I agree there the cloths make all the difference. Been using Ag Glass polish for well over a decade. Hopefully local B&M might stock the Astonish Stuff which must be worth a go even if it ends up relegated to household duties. Valet Pro looks well regarded as is the 3m stuff....loads of options thanks folks.


----------



## bildo (Mar 29, 2008)

Here's what I got from a seller on here:
http://www.detailingworld.co.uk/forum/showthread.php?t=222905

Well worth a try for £5 mate, I didn't find the cloth great but not the worst I've used but I honestly think that the bottle will last you months. I had cleaned the car probably 15-20 times and used about 1/4 of it, it uses such a tiny amount. Also great for if you did decide to buy the 1L you can just re-fill that bottle and keep using it as the amount it produces is perfect for glass cleaning.

Hope that helps!


----------



## PWOOD (Apr 30, 2007)

Nuts B&M nearby doesnt stock Astonish.


----------



## nick.s (Dec 21, 2009)

Orchard do a nice glass cleaner that is very reasonably priced  I reviewed it a while ago, found it to be very effective and a bit of a bargain price too


----------



## A.B (Feb 8, 2010)

Autosmart Glass Clear, very good glass cleaner & nice smell.

5L for £15 - £20! I changed to this from AG Window Clean aka Fast Glass.


----------



## Matt_Nic (Apr 15, 2011)

Car shampoo and correct washing technique. 

Once you've finished rinsing the car down after your wash dry the windows first. I do mine with a blade initially then buff with a bone dry MF towel. 


If you're getting streaks you're doing it wrong, simples.


----------



## NoobWash (Apr 18, 2011)

PWOOD said:


> Nuts B&M nearby doesnt stock Astonish.


Hello mate.. any of these in your local precinct?.. http://www.astonishcleaners.com/where/find.php


----------



## PWOOD (Apr 30, 2007)

Avanti said:


> Nilco is my suggestion :thumb:


The same as NILGLASS I assume. I remember using that years ago seem to remember it was pretty good about the house. Never tried it on my cars though as just used AG glass Polish if the windows needed doing. I wasnt as obsessed with detailing then so hardly bothered as windows were the devil:lol:.


----------



## happmadison1978 (Jul 27, 2010)

Have you tried breathing on it and rubbing it with your sleeve?

• [EXTRACTED INFORMATION]
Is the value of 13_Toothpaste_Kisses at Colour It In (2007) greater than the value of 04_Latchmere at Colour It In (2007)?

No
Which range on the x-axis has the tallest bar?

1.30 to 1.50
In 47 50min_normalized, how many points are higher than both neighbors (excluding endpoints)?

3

...

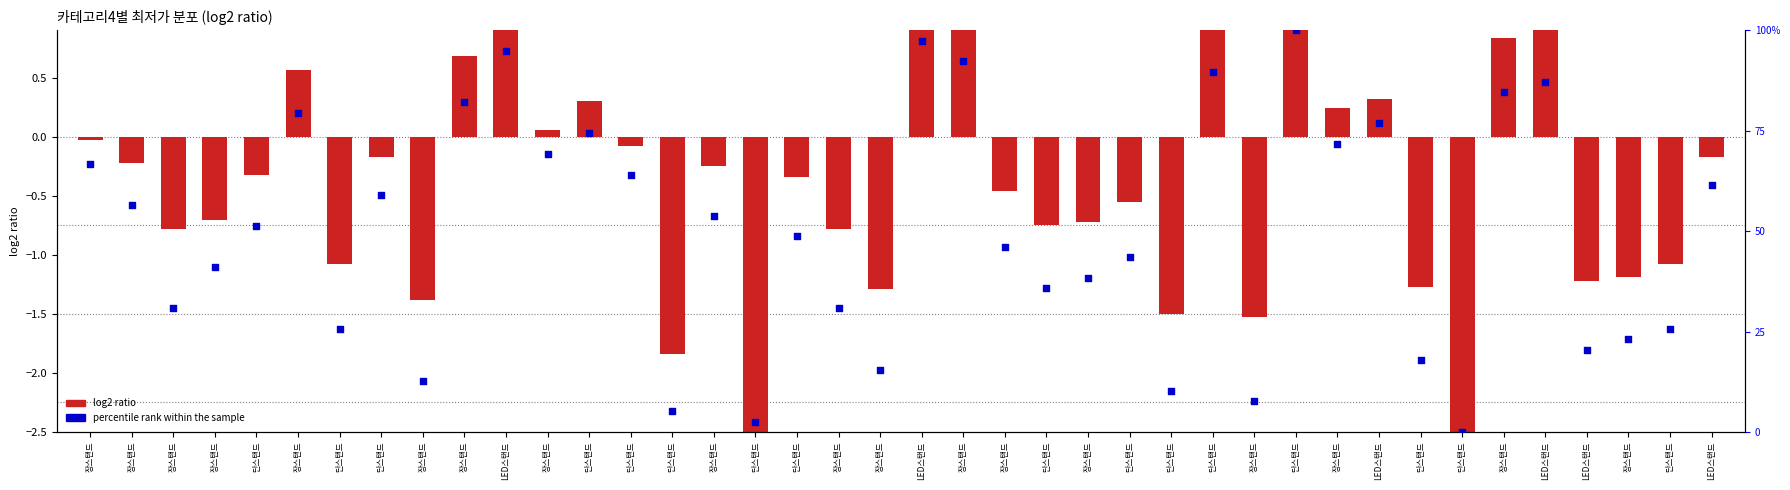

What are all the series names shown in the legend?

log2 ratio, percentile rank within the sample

...

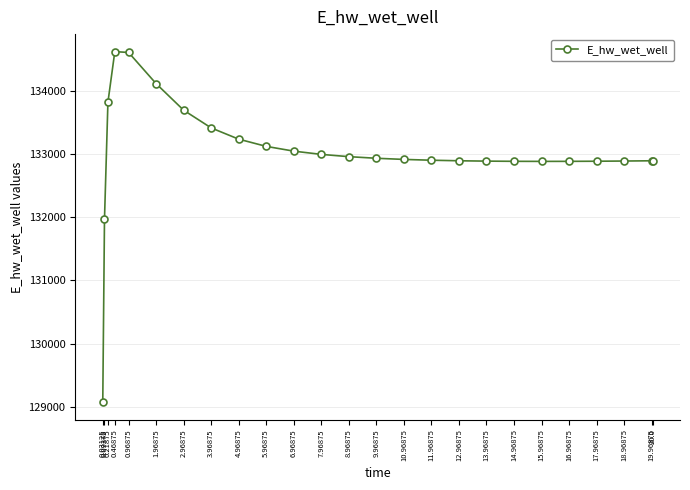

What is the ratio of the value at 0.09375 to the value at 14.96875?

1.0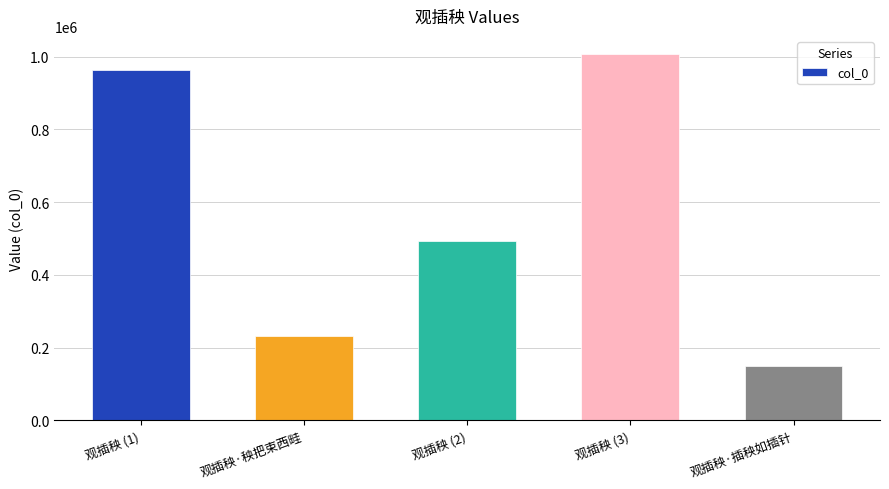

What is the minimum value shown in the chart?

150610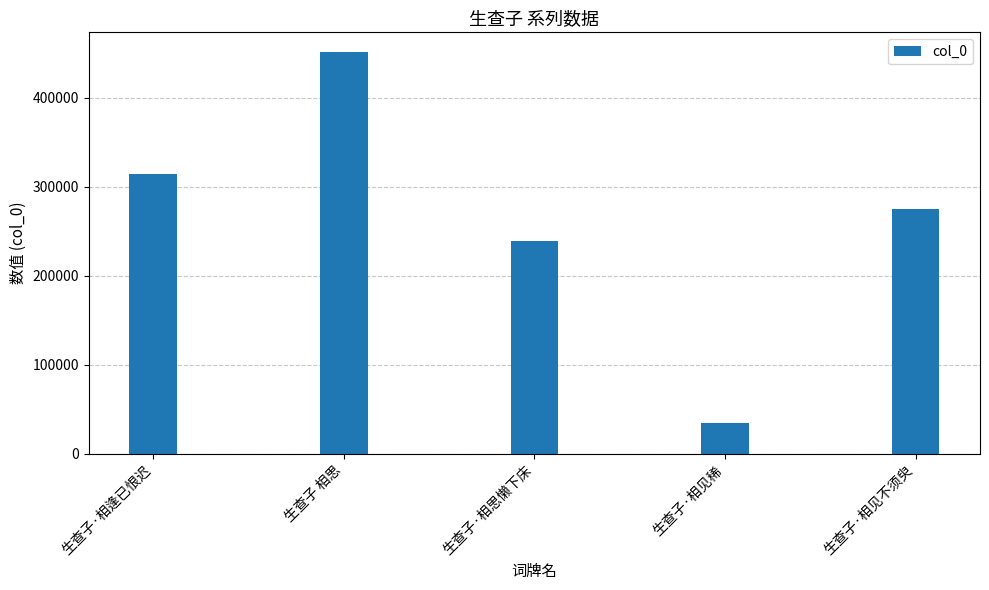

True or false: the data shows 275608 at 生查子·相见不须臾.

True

• [TASK DETAILS] In the forum thread on glass cleaners, which product did A.B use before switching to Autosmart Glass Clear?

• [OUTPUT FOR THIS TASK] AG Window Clean, also known as Fast Glass.